When copying the entries below, leave out every picture and keep the rest exact.

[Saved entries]
========================================

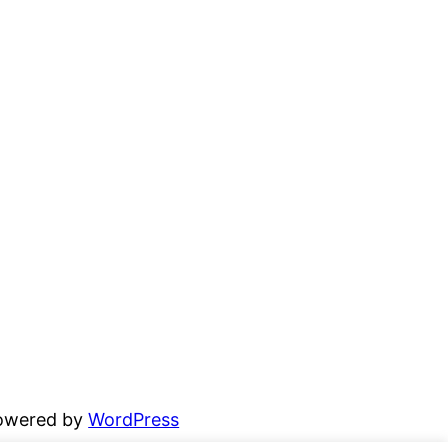
powered by
WordPress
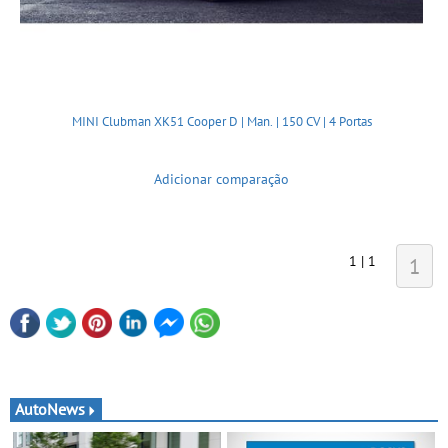
MINI Clubman XK51 Cooper D | Man. | 150 CV | 4 Portas
Adicionar comparação
1 | 1
1
AutoNews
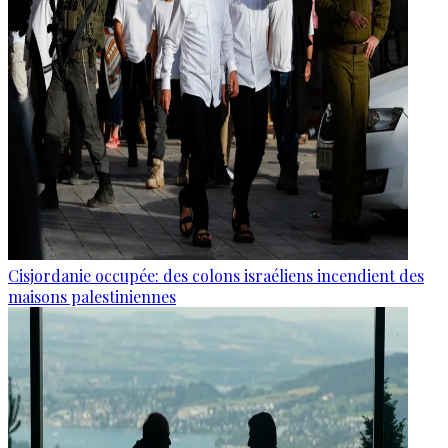
Cisjordanie occupée: des colons israéliens incendient des
maisons palestiniennes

========================================

(COMPLETED TASK)
powered by
WordPress
MINI Clubman XK51 Cooper D | Man. | 150 CV | 4 Portas
Adicionar comparação
1 | 1
1
AutoNews
Cisjordanie occupée: des colons israéliens incendient des
maisons palestiniennes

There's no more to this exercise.